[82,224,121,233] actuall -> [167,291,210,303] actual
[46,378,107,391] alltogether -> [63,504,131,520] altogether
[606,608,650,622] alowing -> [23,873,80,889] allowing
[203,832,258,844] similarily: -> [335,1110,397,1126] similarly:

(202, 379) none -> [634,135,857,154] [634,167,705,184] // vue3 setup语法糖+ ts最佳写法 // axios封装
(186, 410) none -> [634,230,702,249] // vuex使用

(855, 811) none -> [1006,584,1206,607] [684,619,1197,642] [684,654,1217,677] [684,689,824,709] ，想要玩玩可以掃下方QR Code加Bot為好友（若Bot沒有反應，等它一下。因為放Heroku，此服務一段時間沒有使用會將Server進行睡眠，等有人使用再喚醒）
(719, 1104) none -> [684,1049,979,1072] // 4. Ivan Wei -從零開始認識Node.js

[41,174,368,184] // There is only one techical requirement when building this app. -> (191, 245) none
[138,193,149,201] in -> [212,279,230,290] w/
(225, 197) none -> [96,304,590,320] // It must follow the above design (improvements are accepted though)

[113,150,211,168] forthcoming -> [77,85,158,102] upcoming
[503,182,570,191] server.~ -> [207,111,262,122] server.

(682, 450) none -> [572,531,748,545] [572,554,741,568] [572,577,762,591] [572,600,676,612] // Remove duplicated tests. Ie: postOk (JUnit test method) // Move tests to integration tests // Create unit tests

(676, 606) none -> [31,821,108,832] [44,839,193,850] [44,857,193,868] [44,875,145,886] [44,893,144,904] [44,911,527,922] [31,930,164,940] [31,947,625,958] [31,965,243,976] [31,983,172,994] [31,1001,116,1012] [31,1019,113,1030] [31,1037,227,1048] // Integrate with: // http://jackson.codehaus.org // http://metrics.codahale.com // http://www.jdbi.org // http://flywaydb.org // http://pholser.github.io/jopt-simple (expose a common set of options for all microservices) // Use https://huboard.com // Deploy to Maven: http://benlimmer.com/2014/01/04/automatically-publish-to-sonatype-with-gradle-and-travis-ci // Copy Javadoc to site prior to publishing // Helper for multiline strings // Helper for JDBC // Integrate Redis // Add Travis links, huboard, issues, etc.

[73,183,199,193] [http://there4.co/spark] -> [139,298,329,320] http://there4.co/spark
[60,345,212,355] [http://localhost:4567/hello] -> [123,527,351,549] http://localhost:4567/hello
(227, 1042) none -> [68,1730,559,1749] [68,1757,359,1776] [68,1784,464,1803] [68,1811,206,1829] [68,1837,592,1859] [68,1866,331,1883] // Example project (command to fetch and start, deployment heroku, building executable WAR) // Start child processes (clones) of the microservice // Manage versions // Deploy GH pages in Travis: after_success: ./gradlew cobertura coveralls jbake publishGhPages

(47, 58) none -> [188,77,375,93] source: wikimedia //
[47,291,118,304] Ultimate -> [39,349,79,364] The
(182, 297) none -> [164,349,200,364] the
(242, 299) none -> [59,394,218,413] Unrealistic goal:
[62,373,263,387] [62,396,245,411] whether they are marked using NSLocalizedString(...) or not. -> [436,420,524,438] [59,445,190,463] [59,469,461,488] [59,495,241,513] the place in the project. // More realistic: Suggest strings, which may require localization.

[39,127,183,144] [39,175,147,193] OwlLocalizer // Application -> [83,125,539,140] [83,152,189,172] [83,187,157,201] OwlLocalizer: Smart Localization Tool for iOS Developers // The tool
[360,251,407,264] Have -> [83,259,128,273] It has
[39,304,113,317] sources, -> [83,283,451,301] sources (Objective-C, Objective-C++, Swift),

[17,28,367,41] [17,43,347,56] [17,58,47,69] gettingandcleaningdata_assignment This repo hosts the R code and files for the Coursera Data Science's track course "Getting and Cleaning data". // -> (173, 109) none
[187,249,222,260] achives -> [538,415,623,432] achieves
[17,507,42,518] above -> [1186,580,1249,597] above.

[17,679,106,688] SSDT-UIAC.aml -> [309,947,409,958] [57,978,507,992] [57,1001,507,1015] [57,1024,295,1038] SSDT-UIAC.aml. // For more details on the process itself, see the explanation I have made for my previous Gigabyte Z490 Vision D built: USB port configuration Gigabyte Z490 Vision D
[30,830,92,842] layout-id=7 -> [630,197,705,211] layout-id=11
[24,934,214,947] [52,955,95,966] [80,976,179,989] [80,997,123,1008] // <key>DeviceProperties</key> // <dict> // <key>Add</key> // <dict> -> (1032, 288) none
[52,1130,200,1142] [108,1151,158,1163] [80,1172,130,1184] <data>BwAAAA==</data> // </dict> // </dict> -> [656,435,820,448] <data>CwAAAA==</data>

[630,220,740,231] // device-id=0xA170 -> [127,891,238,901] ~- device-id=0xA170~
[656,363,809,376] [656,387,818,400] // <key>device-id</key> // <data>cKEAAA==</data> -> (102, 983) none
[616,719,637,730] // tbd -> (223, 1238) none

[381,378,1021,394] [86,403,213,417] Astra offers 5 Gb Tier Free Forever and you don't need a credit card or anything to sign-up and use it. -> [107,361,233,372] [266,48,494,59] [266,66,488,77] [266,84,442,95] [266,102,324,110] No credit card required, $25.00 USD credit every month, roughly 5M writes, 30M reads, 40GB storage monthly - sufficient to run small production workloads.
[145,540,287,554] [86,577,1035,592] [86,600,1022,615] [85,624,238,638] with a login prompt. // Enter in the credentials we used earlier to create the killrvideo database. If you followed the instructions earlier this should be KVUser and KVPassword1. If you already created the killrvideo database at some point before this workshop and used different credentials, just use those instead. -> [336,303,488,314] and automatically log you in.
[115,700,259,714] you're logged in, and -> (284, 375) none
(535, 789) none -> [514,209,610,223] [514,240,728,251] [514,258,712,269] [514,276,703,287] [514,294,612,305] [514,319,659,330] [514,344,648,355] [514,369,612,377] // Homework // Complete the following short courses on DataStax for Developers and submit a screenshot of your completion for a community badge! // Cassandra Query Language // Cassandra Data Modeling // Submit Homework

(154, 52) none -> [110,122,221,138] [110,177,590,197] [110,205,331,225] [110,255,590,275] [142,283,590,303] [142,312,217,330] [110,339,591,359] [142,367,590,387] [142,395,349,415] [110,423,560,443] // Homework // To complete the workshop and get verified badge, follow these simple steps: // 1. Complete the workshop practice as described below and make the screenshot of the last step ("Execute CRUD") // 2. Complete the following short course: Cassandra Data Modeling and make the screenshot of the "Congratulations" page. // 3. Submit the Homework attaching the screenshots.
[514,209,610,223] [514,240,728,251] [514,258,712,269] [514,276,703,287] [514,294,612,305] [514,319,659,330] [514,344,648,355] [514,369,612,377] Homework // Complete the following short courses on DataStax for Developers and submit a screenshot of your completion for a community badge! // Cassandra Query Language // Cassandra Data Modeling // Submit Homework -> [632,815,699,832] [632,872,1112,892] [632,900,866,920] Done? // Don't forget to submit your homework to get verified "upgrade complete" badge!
---
Repeat, word for word, the lines above between the line holding "[187,249,222,260] achives ->" and the line holding "[17,507,42,518] above ->", inclusive; omit everything else.

[187,249,222,260] achives -> [538,415,623,432] achieves
[17,507,42,518] above -> [1186,580,1249,597] above.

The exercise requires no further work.